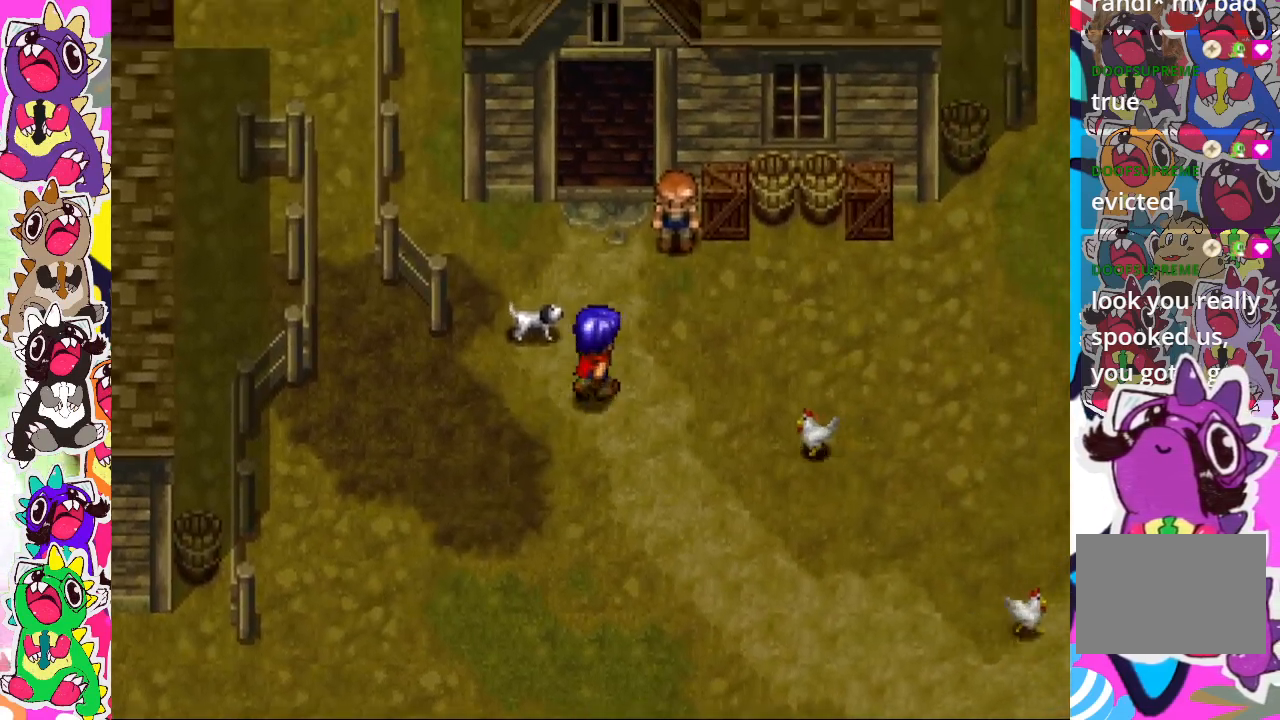
{"buttons": ["CROSS"], "left_stick": "up", "right_stick": "center", "events": [[333, "left_stick", "up"], [467, "CROSS", "down"]]}
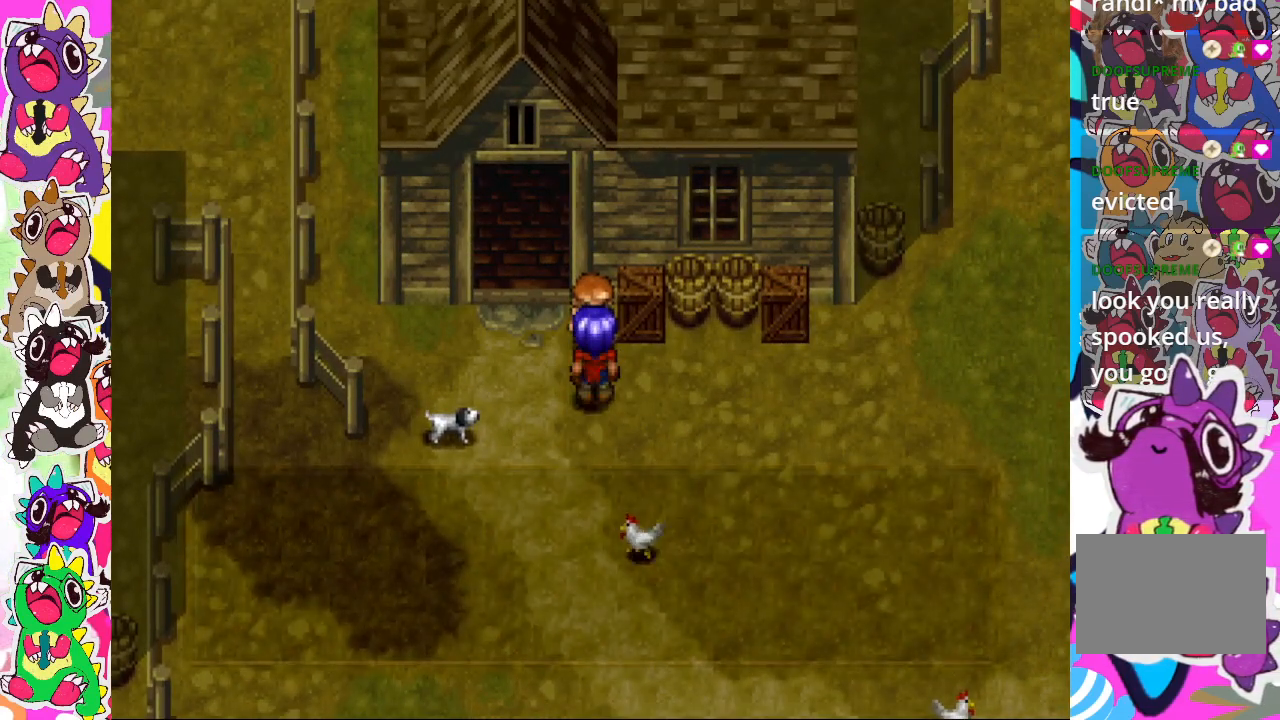
{"buttons": [], "left_stick": "center", "right_stick": "center", "events": [[100, "left_stick", "center"], [117, "CROSS", "up"]]}
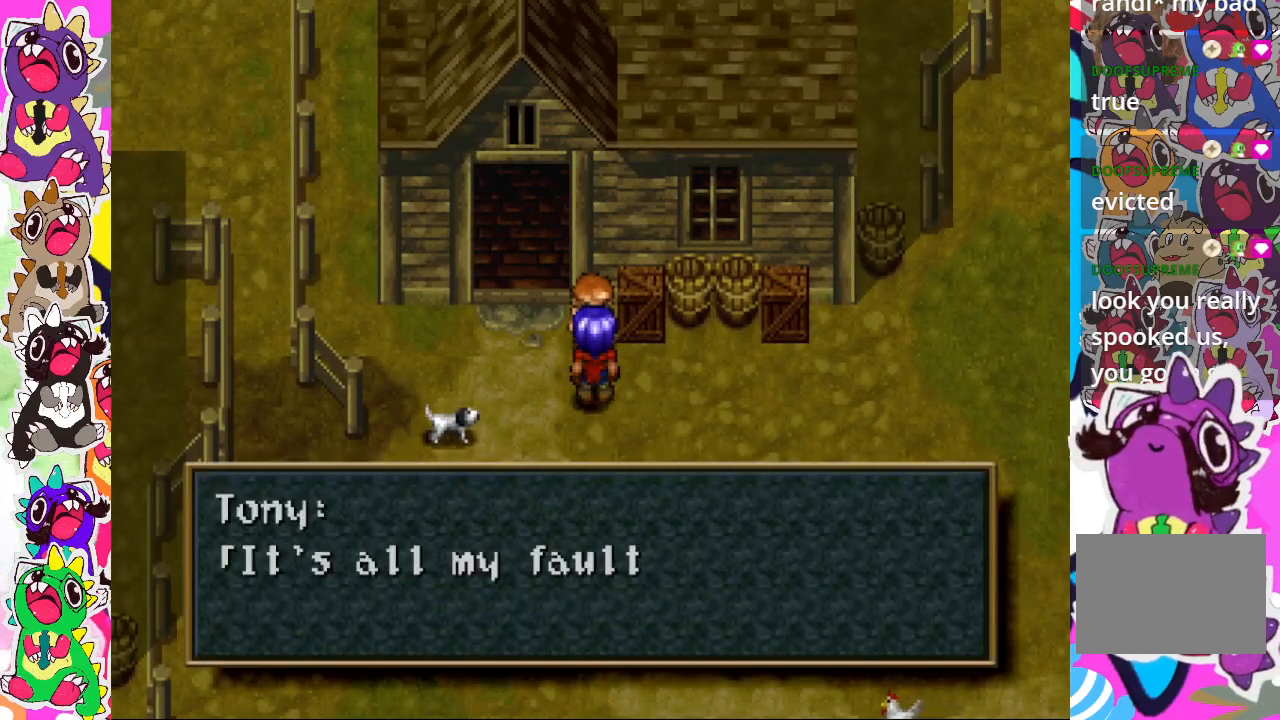
{"buttons": [], "left_stick": "center", "right_stick": "center", "events": []}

Task: Hand back the data above exactly, leaving out all pictures.

Answer to the problem:
{"buttons": ["CROSS"], "left_stick": "up", "right_stick": "center", "events": [[333, "left_stick", "up"], [467, "CROSS", "down"]]}
{"buttons": [], "left_stick": "center", "right_stick": "center", "events": [[100, "left_stick", "center"], [117, "CROSS", "up"]]}
{"buttons": [], "left_stick": "center", "right_stick": "center", "events": []}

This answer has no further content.